Eine Mehrheit von Vätern und Müttern wünscht sich eine ausgeglichene Aufteilung der unbezahlten Betreuungsarbeit. Für viele Väter ist dieses Ziel bereits erreicht – die Mütter sehen das ziemlich anders. Das zeigt eine neue Studie.
PAPA IM EINSATZ: In der Realität ist aber immer noch so, dass Frauen den grössten Teil der unbezahlten Betreuungsarbeit leisten. (Foto: Keystone)
«Auch wenn beide Eltern erwerbstätig sind, ist es besser, wenn die Verantwortung für den Haushalt und die Kinder hauptsächlich bei der Frau liegt.» So lautete eine Aussage in der Studie des Wirtschafts- und Sozialwissenschaftlichen Instituts (WSI) der deutschen Hans-Böckler-Stiftung. Das Resultat: 18 Prozent der befragten Mütter sind dieser Meinung, bei den Männern sind es hingegen fast 30 Prozent! Das zeigt: veraltete Rollenbilder sind noch immer weit verbreitet.
UNSICHTBARE ARBEIT
Aber immerhin: Eine klare Mehrheit der befragen Mütter und Väter wünscht sich eine fairere Verteilung der Betreuungsarbeit. Aber die Realität sieht anders aus. Zwar schien im April 2020 die Gleichstellung auf gutem Weg. Mitten in der Coronakrise gaben 12 Prozent der Mütter und der Väter an, dass der Vater den grösseren Anteil an der Betreuung übernahm. Doch diese Entwicklung hat sich in Luft aufgelöst. Im November 2023 gaben nur noch 4 Prozent der Väter an, selber den grössten Anteil der unbezahlten Arbeit zu leisten, bei den Müttern waren es hingegen fast 70 Prozent.

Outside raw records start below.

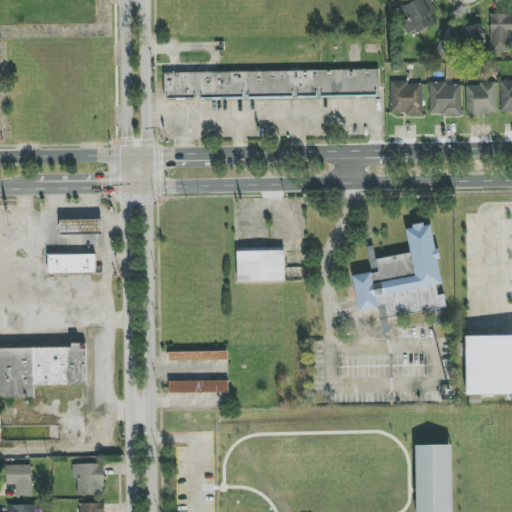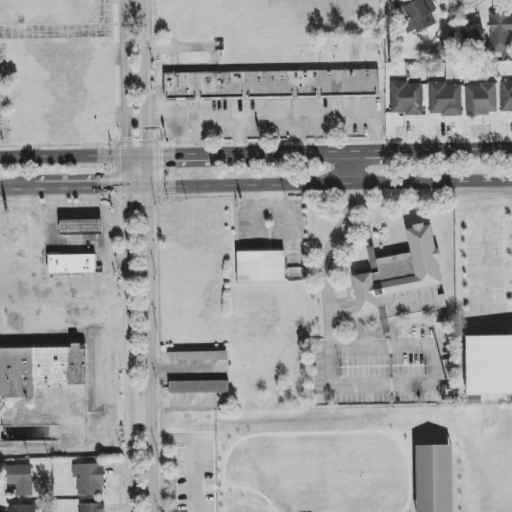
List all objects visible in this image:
building: (420, 14)
building: (500, 33)
building: (473, 36)
road: (122, 78)
road: (143, 78)
building: (271, 85)
building: (505, 96)
building: (407, 99)
building: (480, 99)
building: (445, 100)
road: (275, 119)
road: (297, 136)
road: (238, 137)
road: (184, 138)
road: (381, 150)
road: (198, 155)
road: (61, 157)
traffic signals: (123, 157)
road: (134, 157)
traffic signals: (145, 157)
road: (347, 168)
road: (145, 173)
road: (328, 184)
road: (19, 189)
road: (81, 189)
traffic signals: (124, 189)
road: (134, 189)
traffic signals: (145, 189)
road: (54, 202)
road: (24, 204)
road: (54, 216)
road: (105, 217)
road: (109, 245)
road: (329, 248)
building: (72, 264)
building: (261, 266)
road: (107, 289)
road: (63, 320)
road: (352, 324)
road: (329, 331)
road: (128, 334)
road: (149, 350)
building: (198, 356)
building: (489, 365)
road: (108, 378)
road: (432, 385)
building: (198, 387)
road: (140, 413)
road: (173, 440)
road: (195, 476)
building: (434, 478)
building: (20, 479)
building: (89, 479)
building: (91, 507)
building: (22, 508)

WSI-Direktorin Bettina Kohlrausch sagt dazu: «Eine mögliche Erklärung für diese sehr ungleiche Einschätzung der Verteilung der Sorgearbeit, die wir während der Pandemie so nicht beobachten konnten, ist, dass in dem Moment, in dem die Erwerbsarbeit wieder stärker ausser Haus stattfindet, Sorgearbeit wieder unsichtbar wird.»
UNTERSCHIEDLICHE WAHRNEHMUNG
Die Umfrage basiert auf Selbsteinschätzungen. Diese driften – wen wundert’s – auseinander. 42 Prozent der Väter haben das Gefühl, die Arbeitsteilung sei gerecht. Die Mütter sehen das etwas anders: nur 30 Prozent sind dieser Ansicht.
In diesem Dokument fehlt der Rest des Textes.